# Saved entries
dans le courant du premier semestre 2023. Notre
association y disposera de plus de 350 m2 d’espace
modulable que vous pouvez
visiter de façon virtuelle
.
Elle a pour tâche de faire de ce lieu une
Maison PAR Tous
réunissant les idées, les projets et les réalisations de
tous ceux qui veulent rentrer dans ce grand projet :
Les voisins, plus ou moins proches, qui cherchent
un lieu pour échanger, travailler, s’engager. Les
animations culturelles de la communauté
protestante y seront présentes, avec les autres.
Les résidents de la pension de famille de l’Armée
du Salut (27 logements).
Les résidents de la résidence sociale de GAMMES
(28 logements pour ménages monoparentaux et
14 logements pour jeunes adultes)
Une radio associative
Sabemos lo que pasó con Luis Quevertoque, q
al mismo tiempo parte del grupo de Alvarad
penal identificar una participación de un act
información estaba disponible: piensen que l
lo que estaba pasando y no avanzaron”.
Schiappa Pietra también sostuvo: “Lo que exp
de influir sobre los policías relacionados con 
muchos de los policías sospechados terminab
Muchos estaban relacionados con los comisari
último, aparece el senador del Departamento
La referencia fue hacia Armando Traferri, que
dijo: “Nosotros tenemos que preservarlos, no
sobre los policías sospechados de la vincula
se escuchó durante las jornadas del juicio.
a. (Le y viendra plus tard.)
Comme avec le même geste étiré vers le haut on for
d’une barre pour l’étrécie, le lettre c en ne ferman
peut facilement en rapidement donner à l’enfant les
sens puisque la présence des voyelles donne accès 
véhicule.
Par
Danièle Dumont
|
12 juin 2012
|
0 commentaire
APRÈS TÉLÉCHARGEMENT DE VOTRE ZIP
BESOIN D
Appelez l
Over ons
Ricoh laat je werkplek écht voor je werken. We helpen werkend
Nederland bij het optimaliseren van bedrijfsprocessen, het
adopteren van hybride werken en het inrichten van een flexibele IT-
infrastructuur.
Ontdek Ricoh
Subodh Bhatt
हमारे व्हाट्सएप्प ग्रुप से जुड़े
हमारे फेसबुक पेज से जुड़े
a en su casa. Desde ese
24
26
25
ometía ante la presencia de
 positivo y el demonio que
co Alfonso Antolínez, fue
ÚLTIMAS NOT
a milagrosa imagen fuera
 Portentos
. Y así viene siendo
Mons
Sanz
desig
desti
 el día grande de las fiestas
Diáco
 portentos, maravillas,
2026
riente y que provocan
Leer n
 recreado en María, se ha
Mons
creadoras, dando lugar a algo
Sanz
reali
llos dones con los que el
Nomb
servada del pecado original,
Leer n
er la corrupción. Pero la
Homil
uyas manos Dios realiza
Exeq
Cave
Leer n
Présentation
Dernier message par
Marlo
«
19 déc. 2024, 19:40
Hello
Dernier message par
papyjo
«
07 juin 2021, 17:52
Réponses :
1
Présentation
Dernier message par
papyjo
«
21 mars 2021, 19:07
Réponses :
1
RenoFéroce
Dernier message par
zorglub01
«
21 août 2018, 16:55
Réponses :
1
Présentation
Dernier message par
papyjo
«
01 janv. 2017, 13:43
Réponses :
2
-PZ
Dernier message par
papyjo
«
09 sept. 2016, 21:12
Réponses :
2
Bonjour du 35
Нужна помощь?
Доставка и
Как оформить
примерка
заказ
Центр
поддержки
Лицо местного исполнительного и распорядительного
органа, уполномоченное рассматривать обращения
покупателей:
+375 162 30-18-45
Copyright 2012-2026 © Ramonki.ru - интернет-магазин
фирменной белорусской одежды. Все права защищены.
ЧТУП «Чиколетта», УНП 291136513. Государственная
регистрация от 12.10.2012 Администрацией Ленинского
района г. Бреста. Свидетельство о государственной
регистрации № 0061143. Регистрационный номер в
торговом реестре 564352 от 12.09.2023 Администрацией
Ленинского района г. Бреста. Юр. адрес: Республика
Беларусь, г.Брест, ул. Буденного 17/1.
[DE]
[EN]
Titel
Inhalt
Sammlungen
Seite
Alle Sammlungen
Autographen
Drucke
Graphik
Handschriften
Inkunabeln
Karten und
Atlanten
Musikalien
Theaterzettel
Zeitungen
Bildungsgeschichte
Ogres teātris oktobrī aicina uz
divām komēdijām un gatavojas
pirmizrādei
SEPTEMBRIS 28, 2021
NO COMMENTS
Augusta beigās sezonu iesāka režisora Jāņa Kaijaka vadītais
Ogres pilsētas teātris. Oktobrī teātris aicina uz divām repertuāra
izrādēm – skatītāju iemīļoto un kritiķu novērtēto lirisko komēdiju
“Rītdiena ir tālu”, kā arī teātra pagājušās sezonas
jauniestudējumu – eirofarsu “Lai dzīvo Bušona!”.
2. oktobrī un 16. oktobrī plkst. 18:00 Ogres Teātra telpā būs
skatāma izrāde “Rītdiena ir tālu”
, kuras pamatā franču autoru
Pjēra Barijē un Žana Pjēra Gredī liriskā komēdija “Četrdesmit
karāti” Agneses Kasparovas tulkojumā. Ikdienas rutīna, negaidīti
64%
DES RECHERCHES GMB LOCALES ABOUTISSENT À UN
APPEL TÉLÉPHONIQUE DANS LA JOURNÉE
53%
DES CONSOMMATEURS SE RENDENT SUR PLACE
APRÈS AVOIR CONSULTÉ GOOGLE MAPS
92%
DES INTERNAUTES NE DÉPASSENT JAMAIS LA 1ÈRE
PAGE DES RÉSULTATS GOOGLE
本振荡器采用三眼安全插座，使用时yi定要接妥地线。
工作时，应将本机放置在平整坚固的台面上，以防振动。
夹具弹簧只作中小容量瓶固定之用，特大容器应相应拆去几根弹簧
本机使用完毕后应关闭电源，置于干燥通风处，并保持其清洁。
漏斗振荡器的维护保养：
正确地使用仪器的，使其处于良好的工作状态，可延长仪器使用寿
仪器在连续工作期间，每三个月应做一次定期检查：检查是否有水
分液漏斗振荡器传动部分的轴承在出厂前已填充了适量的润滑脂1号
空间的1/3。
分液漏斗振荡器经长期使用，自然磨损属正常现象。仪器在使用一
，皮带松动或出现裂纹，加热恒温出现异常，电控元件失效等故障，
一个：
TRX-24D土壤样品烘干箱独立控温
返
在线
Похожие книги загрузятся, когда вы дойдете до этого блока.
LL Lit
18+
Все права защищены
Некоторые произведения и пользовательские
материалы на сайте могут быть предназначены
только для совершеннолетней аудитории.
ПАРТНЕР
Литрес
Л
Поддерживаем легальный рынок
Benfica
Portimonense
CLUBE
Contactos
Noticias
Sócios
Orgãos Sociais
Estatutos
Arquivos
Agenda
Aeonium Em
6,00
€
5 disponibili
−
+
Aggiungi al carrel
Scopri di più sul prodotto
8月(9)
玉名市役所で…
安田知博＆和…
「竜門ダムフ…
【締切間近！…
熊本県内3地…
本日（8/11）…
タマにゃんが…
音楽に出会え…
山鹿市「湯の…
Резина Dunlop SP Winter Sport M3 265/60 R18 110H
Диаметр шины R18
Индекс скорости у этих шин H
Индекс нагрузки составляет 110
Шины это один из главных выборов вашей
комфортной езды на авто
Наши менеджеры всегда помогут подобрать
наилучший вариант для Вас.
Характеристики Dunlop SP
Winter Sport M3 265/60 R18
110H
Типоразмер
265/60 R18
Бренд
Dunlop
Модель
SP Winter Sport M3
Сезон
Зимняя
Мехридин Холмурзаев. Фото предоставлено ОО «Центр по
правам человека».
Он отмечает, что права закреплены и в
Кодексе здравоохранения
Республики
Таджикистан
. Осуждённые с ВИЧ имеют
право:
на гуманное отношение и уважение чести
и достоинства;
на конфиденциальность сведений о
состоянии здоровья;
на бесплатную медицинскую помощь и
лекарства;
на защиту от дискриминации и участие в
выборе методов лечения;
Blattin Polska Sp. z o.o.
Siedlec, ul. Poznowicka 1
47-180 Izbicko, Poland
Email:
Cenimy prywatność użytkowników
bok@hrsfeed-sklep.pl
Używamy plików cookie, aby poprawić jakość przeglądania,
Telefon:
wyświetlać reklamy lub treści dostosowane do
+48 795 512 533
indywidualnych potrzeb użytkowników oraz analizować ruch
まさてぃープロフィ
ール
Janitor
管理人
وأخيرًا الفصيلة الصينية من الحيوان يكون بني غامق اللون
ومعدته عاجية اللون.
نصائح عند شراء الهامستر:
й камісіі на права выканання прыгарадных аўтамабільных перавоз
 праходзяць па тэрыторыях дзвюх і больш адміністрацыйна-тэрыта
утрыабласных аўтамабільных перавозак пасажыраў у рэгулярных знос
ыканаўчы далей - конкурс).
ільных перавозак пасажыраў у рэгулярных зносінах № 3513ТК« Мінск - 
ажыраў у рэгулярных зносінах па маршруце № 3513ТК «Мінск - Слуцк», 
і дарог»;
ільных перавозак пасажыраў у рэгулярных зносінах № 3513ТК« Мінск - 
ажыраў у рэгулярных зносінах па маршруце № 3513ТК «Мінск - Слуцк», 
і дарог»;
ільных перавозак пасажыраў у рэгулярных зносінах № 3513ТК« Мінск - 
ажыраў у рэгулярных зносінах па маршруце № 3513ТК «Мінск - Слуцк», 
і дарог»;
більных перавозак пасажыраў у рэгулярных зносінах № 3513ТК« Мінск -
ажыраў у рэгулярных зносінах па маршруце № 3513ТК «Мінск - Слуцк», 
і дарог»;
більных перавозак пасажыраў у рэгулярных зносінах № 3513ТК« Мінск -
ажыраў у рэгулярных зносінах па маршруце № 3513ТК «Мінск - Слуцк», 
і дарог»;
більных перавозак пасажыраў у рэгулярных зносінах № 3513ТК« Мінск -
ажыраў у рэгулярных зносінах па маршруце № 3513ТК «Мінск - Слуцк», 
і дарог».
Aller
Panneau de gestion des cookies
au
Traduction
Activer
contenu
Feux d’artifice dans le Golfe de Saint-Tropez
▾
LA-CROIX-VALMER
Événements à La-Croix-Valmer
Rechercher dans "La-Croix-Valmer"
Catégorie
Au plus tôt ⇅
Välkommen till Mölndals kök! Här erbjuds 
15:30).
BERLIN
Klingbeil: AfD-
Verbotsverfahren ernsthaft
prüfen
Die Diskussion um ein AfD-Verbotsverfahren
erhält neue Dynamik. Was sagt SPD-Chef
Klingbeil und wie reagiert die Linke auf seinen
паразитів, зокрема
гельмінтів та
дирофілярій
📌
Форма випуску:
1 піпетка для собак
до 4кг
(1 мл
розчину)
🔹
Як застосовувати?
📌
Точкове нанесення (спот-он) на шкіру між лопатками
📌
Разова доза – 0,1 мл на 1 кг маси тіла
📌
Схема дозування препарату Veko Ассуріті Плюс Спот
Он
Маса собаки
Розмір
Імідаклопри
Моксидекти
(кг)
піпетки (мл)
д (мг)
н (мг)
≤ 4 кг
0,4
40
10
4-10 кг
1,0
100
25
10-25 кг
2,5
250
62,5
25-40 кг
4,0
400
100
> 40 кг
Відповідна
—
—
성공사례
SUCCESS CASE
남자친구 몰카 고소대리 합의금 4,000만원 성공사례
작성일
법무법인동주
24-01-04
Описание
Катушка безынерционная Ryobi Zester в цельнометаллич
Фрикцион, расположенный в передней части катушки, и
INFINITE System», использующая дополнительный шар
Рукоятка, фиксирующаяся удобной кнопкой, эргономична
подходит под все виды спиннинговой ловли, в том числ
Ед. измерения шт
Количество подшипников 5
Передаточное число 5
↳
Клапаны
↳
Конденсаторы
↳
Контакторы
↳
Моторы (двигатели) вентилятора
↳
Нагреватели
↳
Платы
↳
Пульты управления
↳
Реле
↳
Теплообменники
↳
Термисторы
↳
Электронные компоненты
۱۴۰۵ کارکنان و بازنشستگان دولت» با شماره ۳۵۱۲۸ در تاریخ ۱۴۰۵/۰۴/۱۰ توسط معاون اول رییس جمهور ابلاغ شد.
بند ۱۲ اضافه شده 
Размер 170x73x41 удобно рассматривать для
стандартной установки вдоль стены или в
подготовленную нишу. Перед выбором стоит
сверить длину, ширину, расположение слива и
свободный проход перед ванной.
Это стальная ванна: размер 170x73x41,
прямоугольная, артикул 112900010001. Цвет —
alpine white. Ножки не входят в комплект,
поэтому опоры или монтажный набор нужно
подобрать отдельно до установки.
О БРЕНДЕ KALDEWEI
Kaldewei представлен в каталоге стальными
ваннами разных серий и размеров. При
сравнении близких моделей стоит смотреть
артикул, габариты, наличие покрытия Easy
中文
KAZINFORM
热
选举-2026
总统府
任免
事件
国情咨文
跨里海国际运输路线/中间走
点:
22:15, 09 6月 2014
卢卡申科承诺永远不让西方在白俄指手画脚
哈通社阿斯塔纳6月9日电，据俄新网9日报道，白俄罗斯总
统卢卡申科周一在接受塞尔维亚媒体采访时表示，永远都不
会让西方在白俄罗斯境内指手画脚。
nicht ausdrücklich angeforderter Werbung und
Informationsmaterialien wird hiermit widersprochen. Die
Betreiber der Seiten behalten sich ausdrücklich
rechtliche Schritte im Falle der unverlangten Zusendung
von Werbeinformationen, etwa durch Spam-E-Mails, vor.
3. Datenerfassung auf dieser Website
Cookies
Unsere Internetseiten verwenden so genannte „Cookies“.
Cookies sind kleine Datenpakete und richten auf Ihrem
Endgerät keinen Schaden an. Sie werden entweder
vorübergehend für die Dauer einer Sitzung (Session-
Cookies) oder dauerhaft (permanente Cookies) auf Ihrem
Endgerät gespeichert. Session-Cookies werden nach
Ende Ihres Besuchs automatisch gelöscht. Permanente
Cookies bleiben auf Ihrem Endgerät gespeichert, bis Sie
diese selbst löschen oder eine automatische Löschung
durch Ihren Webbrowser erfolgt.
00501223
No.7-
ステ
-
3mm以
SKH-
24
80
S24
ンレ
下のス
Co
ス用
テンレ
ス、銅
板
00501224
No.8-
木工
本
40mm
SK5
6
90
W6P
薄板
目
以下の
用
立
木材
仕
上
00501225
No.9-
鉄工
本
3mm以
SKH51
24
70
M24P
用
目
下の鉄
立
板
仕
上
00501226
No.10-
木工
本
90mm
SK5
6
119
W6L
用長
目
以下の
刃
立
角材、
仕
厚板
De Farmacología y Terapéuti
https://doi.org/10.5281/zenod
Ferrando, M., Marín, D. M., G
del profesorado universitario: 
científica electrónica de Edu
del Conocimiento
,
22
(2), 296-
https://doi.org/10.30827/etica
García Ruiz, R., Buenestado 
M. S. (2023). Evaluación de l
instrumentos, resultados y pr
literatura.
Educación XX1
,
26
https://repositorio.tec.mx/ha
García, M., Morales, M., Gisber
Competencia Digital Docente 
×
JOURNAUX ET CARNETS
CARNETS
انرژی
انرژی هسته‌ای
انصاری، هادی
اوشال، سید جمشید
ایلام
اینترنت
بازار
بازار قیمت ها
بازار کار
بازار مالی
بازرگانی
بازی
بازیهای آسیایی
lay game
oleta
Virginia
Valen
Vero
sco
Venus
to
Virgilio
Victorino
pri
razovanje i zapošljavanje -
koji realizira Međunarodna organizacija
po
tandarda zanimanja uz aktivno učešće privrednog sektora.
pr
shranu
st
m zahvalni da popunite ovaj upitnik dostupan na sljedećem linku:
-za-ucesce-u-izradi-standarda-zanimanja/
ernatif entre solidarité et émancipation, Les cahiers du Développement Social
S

# Problem description
Nothing should appear in the answer except the lines above from the line with "koji realizira Međunarodna organizacija" through the line with "-za-ucesce-u-izradi-standarda-zanimanja/", both included, written out exactly.

# Response to the task
koji realizira Međunarodna organizacija
po
tandarda zanimanja uz aktivno učešće privrednog sektora.
pr
shranu
st
m zahvalni da popunite ovaj upitnik dostupan na sljedećem linku:
-za-ucesce-u-izradi-standarda-zanimanja/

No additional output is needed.